À Koursk, il y a une course. Les Ukrainiens et l’OTAN veulent conserver leur monnaie d’échange territoriale, tandis que les Russes veulent la leur arracher avant que Trump ne prête serment pour renforcer davantage la position de négociation de Moscou.

Le Kremlin a quatre objectifs : 1 - chasser l'Ukraine des quatre régions qu'elle a annexées afin de s'en débarrasser complètement, 2 - ne pas avoir de soldats de la paix de l'OTAN ou de l'Occident à la frontière qui en résulte, 3 - démilitariser l'Ukraine et rétablir le précepte constitutionnel de neutralité dans la Magna Carta de Kiev, et 4 - abroger les lois anti-russes. Dans le même temps, ces objectifs doivent être atteints sans que la débâcle de l'Occident n'apparaisse de manière flagrante. C'est particulièrement difficile, non pas tant avec Washington – ce qui est également difficile - qu'avec les puissances européennes de l'OTAN, dont la stupidité stratégique et l'insouciance dépassent toute raison.

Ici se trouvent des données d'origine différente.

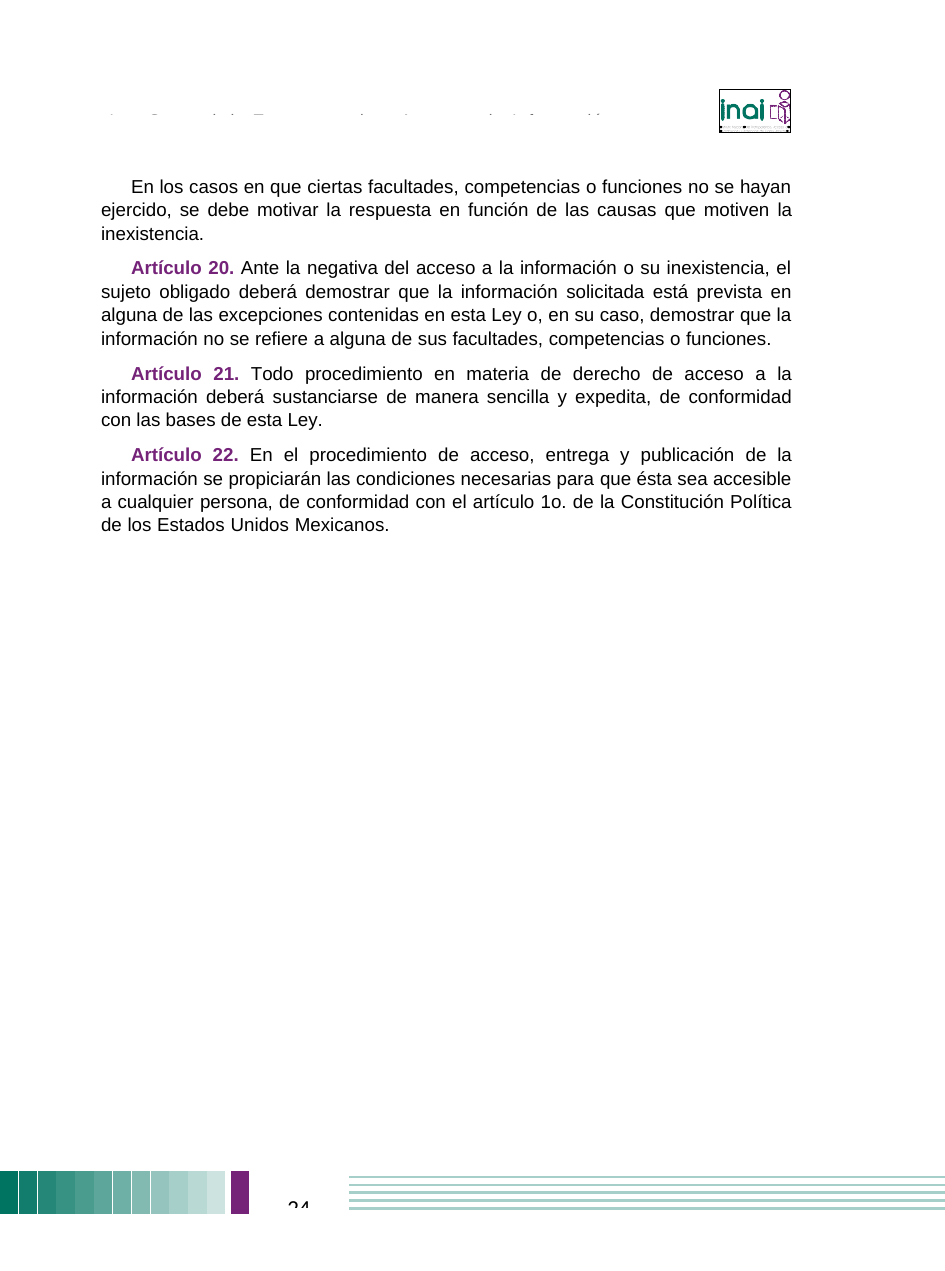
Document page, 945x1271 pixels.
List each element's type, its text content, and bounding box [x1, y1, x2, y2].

text Artículo 22. En el procedimiento de acceso, entrega y publicación de la información se propiciarán las condiciones necesarias para que ésta sea accesible a cualquier persona, de conformidad con el artículo 1o. de la Constitución Política de los Estados Unidos Mexicanos. [101, 444, 792, 536]
picture [720, 90, 790, 132]
text En los casos en que ciertas facultades, competencias o funciones no se hayan ejercido, se debe motivar la respuesta en función de las causas que motiven la inexistencia. [101, 176, 792, 244]
text Artículo 21. Todo procedimiento en materia de derecho de acceso a la información deberá sustanciarse de manera sencilla y expedita, de conformidad con las bases de esta Ley. [101, 362, 792, 431]
text Artículo 20. Ante la negativa del acceso a la información o su inexistencia, el sujeto obligado deberá demostrar que la información solicitada está prevista en alguna de las excepciones contenidas en esta Ley o, en su caso, demostrar que la información no se refiere a alguna de sus facultades, competencias o funciones. [101, 257, 792, 349]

Les scénarios qui se dessinent en Ukraine sont déjà indissociables des autres guerres et massacres au Moyen-Orient, avec le génocide à Gaza, les massacres en Cisjordanie, la guerre au Liban et ce qui se prépare contre la Chine en Asie. Tout est interconnecté, comme le suggère l’économie de la violence » (économiser en Ukraine pour investir davantage dans le désastre israélien et le front chinois) proclamée par l’imprévisible Donald Trump.

Bien sûr, le monde n’a jamais été aussi proche d’une catastrophe nucléaire depuis la crise des missiles de Cuba – ce qui ne veut pas dire qu’une telle catastrophe est inévitable. Nous ne savons pas quelles seront les conséquences d’une poursuite de l’escalade actuelle de la guerre en Ukraine, car elles sont imprévisibles et, de plus, les choses peuvent facilement échapper à la volonté de ceux qui prennent les décisions. Mais les simples doutes et incertitudes à ce sujet sont trop terribles pour continuer à jouer à la roulette russe.